> _REQUIRED WORK_:
Can you copy every line of the herbarium data below, character for character, with no changes?

[Saved entries]
++++++++
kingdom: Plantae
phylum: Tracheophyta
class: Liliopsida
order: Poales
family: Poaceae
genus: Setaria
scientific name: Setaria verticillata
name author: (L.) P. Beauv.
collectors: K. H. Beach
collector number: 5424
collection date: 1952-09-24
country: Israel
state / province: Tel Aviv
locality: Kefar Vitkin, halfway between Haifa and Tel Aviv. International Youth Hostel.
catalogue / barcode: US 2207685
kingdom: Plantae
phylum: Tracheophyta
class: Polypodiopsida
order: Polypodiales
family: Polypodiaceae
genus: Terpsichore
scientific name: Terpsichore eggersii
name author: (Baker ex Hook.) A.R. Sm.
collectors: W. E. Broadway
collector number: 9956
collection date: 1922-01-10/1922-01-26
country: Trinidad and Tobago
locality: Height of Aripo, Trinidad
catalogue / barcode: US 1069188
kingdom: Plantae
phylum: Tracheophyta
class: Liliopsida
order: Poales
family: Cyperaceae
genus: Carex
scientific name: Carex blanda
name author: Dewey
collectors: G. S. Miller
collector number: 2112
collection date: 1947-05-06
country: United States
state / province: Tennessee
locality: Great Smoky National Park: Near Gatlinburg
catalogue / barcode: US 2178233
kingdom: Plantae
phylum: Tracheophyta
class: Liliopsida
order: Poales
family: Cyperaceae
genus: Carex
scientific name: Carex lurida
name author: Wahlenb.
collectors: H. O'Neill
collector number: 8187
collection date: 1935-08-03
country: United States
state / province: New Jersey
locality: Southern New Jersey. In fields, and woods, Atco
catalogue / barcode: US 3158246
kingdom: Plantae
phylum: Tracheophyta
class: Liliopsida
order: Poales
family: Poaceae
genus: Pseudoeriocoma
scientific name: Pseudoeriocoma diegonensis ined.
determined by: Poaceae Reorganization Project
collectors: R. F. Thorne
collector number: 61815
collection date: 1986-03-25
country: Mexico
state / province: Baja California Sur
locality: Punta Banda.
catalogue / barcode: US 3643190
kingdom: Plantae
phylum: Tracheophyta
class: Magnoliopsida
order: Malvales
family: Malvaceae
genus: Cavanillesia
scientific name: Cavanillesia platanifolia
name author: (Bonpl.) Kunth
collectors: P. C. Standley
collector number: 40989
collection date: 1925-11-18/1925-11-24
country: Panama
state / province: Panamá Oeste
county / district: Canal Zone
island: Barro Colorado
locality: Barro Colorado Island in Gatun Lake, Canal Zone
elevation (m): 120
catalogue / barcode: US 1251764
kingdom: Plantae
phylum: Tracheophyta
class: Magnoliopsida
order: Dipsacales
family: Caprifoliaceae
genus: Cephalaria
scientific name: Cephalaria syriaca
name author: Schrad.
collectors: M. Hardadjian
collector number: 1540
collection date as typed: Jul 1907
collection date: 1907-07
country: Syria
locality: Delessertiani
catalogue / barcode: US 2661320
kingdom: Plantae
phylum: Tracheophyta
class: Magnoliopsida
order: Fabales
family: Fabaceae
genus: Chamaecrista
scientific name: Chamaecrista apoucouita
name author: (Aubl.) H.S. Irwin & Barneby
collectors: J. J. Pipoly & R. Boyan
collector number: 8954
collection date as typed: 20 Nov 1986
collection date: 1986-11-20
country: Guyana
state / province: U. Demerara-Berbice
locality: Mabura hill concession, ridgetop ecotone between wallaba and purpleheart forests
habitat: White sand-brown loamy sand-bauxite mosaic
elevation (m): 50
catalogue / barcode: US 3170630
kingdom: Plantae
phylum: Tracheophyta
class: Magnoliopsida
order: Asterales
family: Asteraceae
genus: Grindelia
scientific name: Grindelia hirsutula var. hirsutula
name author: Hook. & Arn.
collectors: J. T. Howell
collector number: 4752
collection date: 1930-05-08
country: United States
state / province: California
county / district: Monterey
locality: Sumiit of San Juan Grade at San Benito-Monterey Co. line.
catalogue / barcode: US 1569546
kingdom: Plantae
++++++++
> _SOLUTION TO THIS TASK_:
kingdom: Plantae
phylum: Tracheophyta
class: Liliopsida
order: Poales
family: Poaceae
genus: Setaria
scientific name: Setaria verticillata
name author: (L.) P. Beauv.
collectors: K. H. Beach
collector number: 5424
collection date: 1952-09-24
country: Israel
state / province: Tel Aviv
locality: Kefar Vitkin, halfway between Haifa and Tel Aviv. International Youth Hostel.
catalogue / barcode: US 2207685
kingdom: Plantae
phylum: Tracheophyta
class: Polypodiopsida
order: Polypodiales
family: Polypodiaceae
genus: Terpsichore
scientific name: Terpsichore eggersii
name author: (Baker ex Hook.) A.R. Sm.
collectors: W. E. Broadway
collector number: 9956
collection date: 1922-01-10/1922-01-26
country: Trinidad and Tobago
locality: Height of Aripo, Trinidad
catalogue / barcode: US 1069188
kingdom: Plantae
phylum: Tracheophyta
class: Liliopsida
order: Poales
family: Cyperaceae
genus: Carex
scientific name: Carex blanda
name author: Dewey
collectors: G. S. Miller
collector number: 2112
collection date: 1947-05-06
country: United States
state / province: Tennessee
locality: Great Smoky National Park: Near Gatlinburg
catalogue / barcode: US 2178233
kingdom: Plantae
phylum: Tracheophyta
class: Liliopsida
order: Poales
family: Cyperaceae
genus: Carex
scientific name: Carex lurida
name author: Wahlenb.
collectors: H. O'Neill
collector number: 8187
collection date: 1935-08-03
country: United States
state / province: New Jersey
locality: Southern New Jersey. In fields, and woods, Atco
catalogue / barcode: US 3158246
kingdom: Plantae
phylum: Tracheophyta
class: Liliopsida
order: Poales
family: Poaceae
genus: Pseudoeriocoma
scientific name: Pseudoeriocoma diegonensis ined.
determined by: Poaceae Reorganization Project
collectors: R. F. Thorne
collector number: 61815
collection date: 1986-03-25
country: Mexico
state / province: Baja California Sur
locality: Punta Banda.
catalogue / barcode: US 3643190
kingdom: Plantae
phylum: Tracheophyta
class: Magnoliopsida
order: Malvales
family: Malvaceae
genus: Cavanillesia
scientific name: Cavanillesia platanifolia
name author: (Bonpl.) Kunth
collectors: P. C. Standley
collector number: 40989
collection date: 1925-11-18/1925-11-24
country: Panama
state / province: Panamá Oeste
county / district: Canal Zone
island: Barro Colorado
locality: Barro Colorado Island in Gatun Lake, Canal Zone
elevation (m): 120
catalogue / barcode: US 1251764
kingdom: Plantae
phylum: Tracheophyta
class: Magnoliopsida
order: Dipsacales
family: Caprifoliaceae
genus: Cephalaria
scientific name: Cephalaria syriaca
name author: Schrad.
collectors: M. Hardadjian
collector number: 1540
collection date as typed: Jul 1907
collection date: 1907-07
country: Syria
locality: Delessertiani
catalogue / barcode: US 2661320
kingdom: Plantae
phylum: Tracheophyta
class: Magnoliopsida
order: Fabales
family: Fabaceae
genus: Chamaecrista
scientific name: Chamaecrista apoucouita
name author: (Aubl.) H.S. Irwin & Barneby
collectors: J. J. Pipoly & R. Boyan
collector number: 8954
collection date as typed: 20 Nov 1986
collection date: 1986-11-20
country: Guyana
state / province: U. Demerara-Berbice
locality: Mabura hill concession, ridgetop ecotone between wallaba and purpleheart forests
habitat: White sand-brown loamy sand-bauxite mosaic
elevation (m): 50
catalogue / barcode: US 3170630
kingdom: Plantae
phylum: Tracheophyta
class: Magnoliopsida
order: Asterales
family: Asteraceae
genus: Grindelia
scientific name: Grindelia hirsutula var. hirsutula
name author: Hook. & Arn.
collectors: J. T. Howell
collector number: 4752
collection date: 1930-05-08
country: United States
state / province: California
county / district: Monterey
locality: Sumiit of San Juan Grade at San Benito-Monterey Co. line.
catalogue / barcode: US 1569546
kingdom: Plantae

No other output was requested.